■ **DATA TO USE**:
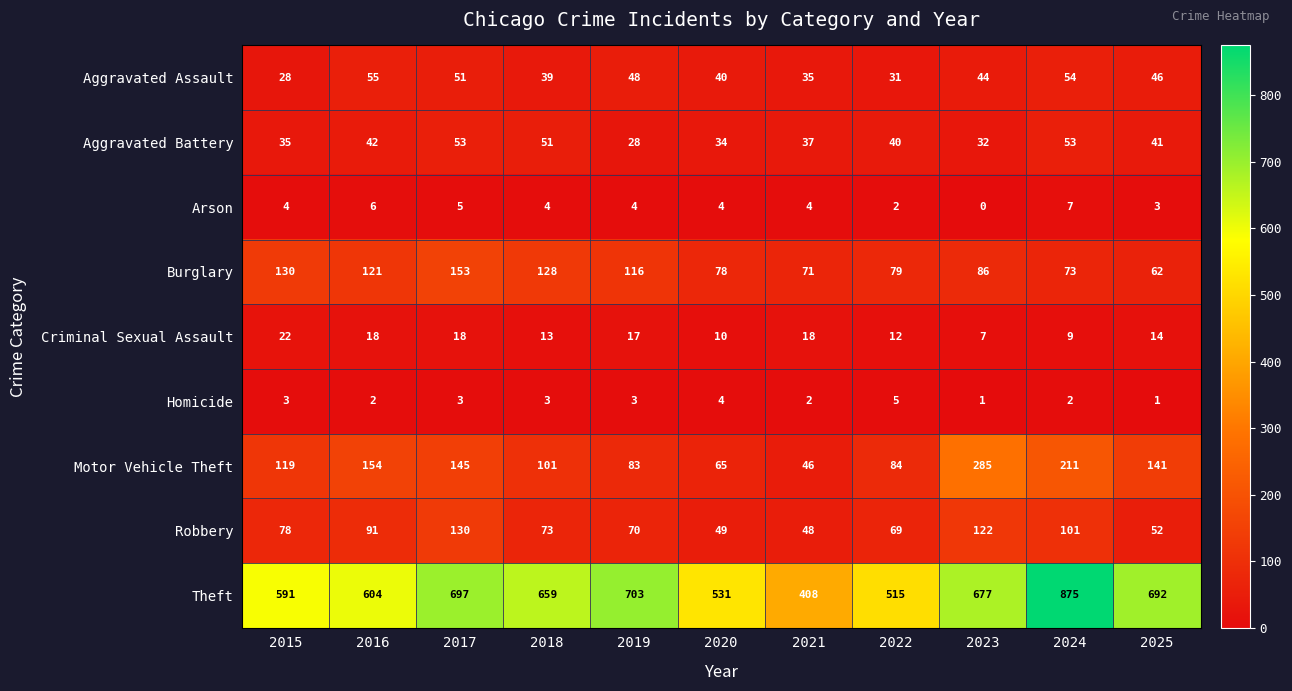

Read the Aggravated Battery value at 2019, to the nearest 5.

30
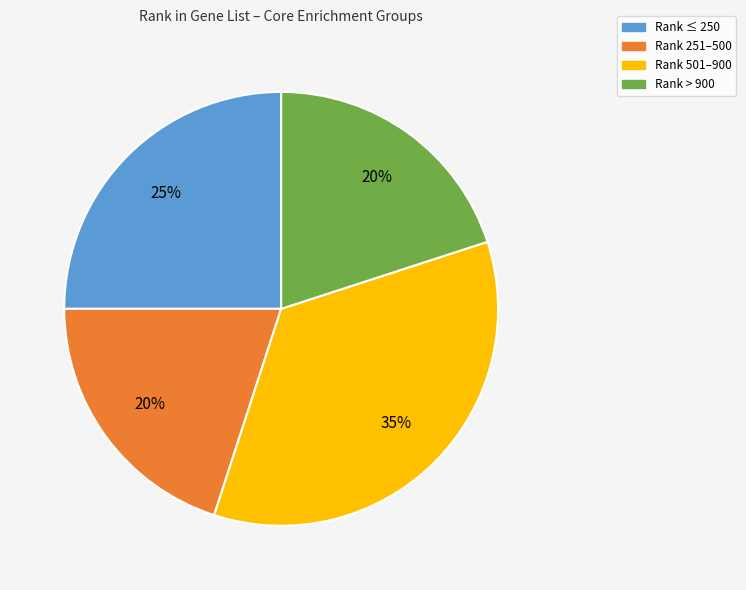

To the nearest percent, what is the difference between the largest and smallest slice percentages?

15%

■ **ACTION ITEM**:
Copy out the rows above word for word, leaving out the pictures.

■ **RESPONSE TO THE EXERCISE**:
Read the Aggravated Battery value at 2019, to the nearest 5.

30

To the nearest percent, what is the difference between the largest and smallest slice percentages?

15%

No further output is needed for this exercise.